- EXERCISE REQUIREMENTS
Please print each entry below exactly as it stands, but without any pictures.

(Collected data)
..........
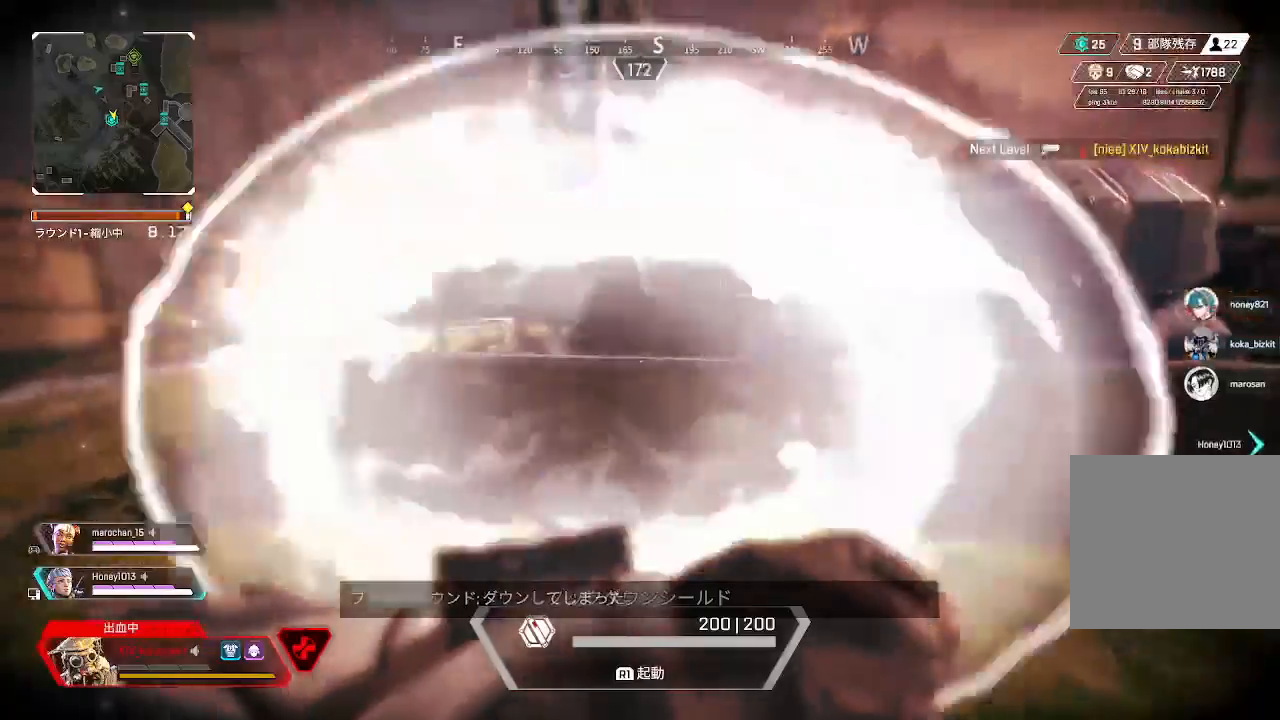
{"dt_ms": 500, "buttons": [], "left_stick": "down-left", "right_stick": "center", "events": [[17, "right_stick", "center"], [67, "left_stick", "down-left"], [383, "R1", "up"]]}
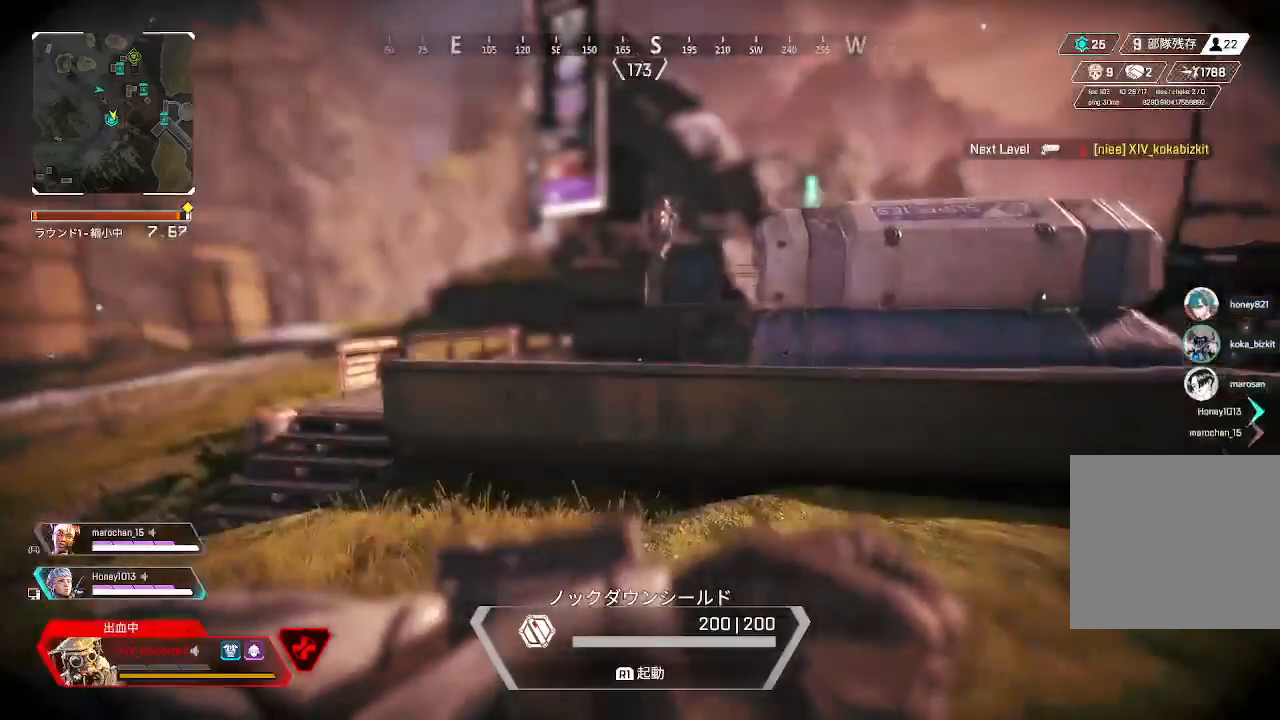
{"dt_ms": 500, "buttons": [], "left_stick": "left", "right_stick": "center", "events": [[33, "right_stick", "up-right"], [100, "right_stick", "center"], [317, "left_stick", "left"]]}
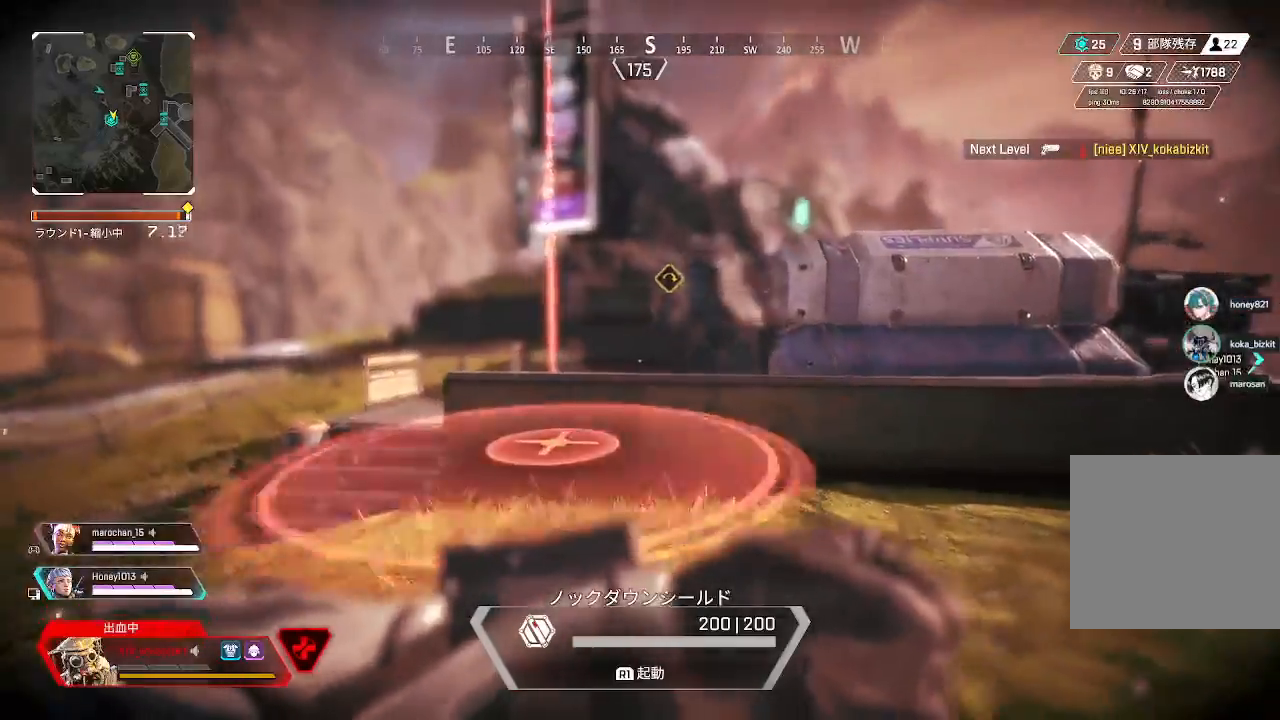
{"dt_ms": 500, "buttons": ["R1"], "left_stick": "down-left", "right_stick": "center", "events": [[350, "R1", "down"], [350, "right_stick", "up-right"], [400, "right_stick", "center"], [417, "left_stick", "down-left"]]}
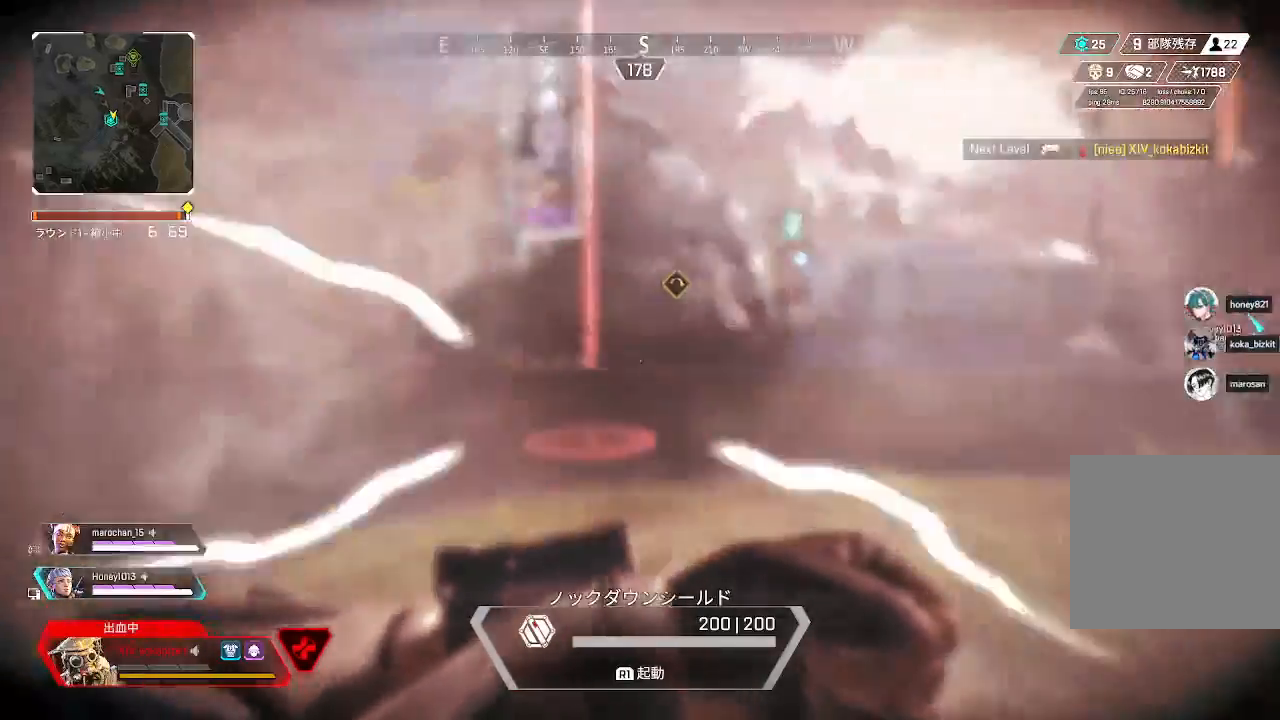
{"dt_ms": 500, "buttons": ["R1"], "left_stick": "right", "right_stick": "center", "events": [[200, "left_stick", "center"], [267, "right_stick", "up"], [367, "right_stick", "center"], [500, "left_stick", "right"]]}
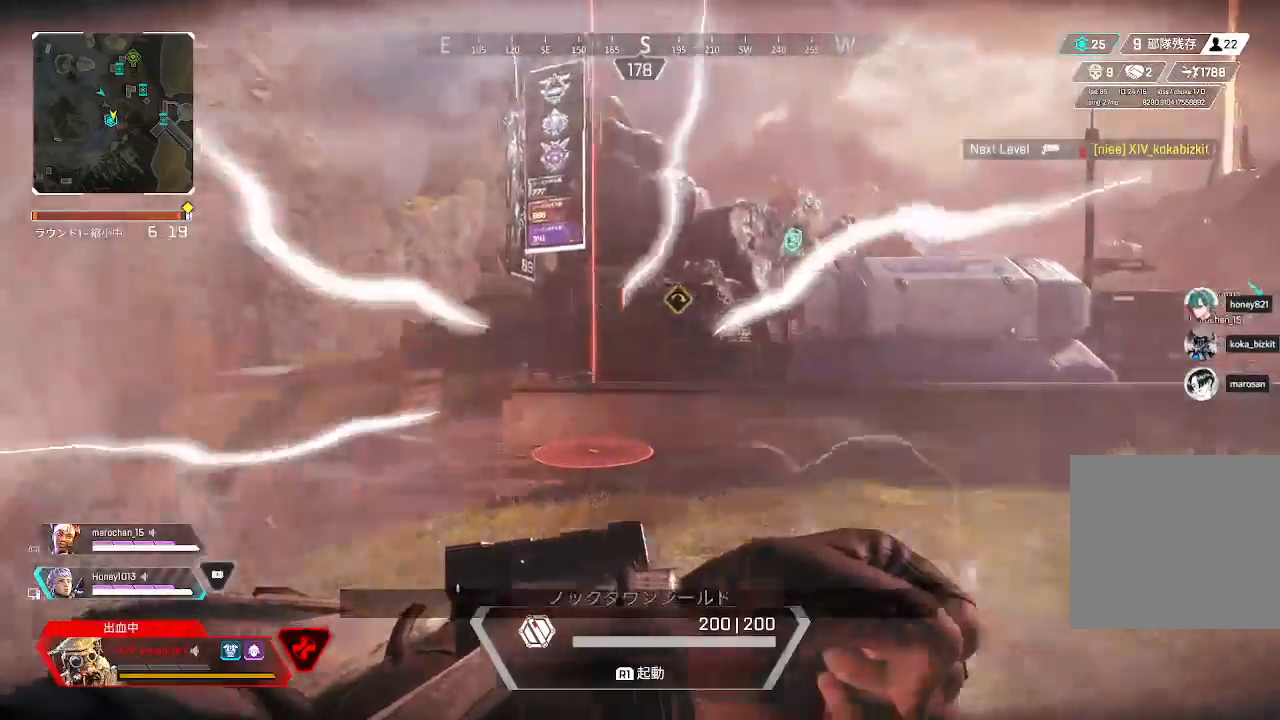
{"dt_ms": 500, "buttons": ["R1"], "left_stick": "center", "right_stick": "center", "events": [[467, "left_stick", "center"]]}
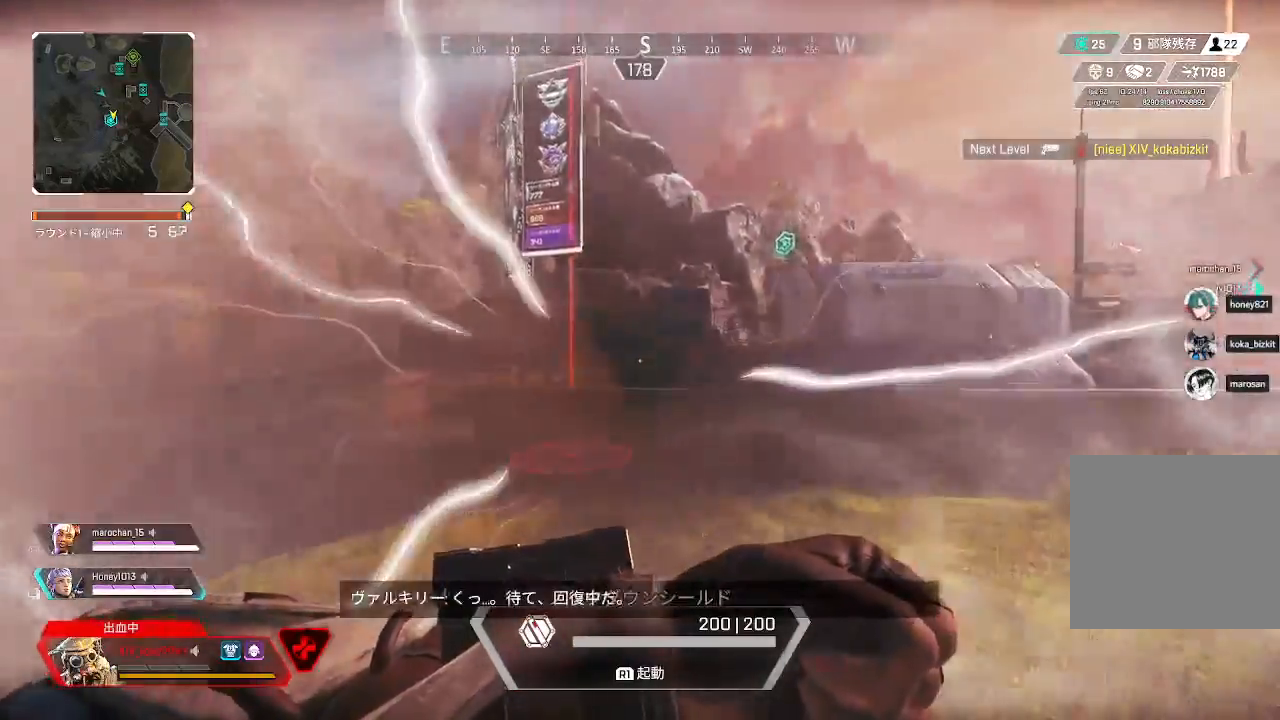
{"dt_ms": 500, "buttons": ["R1"], "left_stick": "down-left", "right_stick": "center", "events": [[150, "left_stick", "left"], [333, "left_stick", "down-left"]]}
..........
- TASK RESULT
{"dt_ms": 500, "buttons": [], "left_stick": "down-left", "right_stick": "center", "events": [[17, "right_stick", "center"], [67, "left_stick", "down-left"], [383, "R1", "up"]]}
{"dt_ms": 500, "buttons": [], "left_stick": "left", "right_stick": "center", "events": [[33, "right_stick", "up-right"], [100, "right_stick", "center"], [317, "left_stick", "left"]]}
{"dt_ms": 500, "buttons": ["R1"], "left_stick": "down-left", "right_stick": "center", "events": [[350, "R1", "down"], [350, "right_stick", "up-right"], [400, "right_stick", "center"], [417, "left_stick", "down-left"]]}
{"dt_ms": 500, "buttons": ["R1"], "left_stick": "right", "right_stick": "center", "events": [[200, "left_stick", "center"], [267, "right_stick", "up"], [367, "right_stick", "center"], [500, "left_stick", "right"]]}
{"dt_ms": 500, "buttons": ["R1"], "left_stick": "center", "right_stick": "center", "events": [[467, "left_stick", "center"]]}
{"dt_ms": 500, "buttons": ["R1"], "left_stick": "down-left", "right_stick": "center", "events": [[150, "left_stick", "left"], [333, "left_stick", "down-left"]]}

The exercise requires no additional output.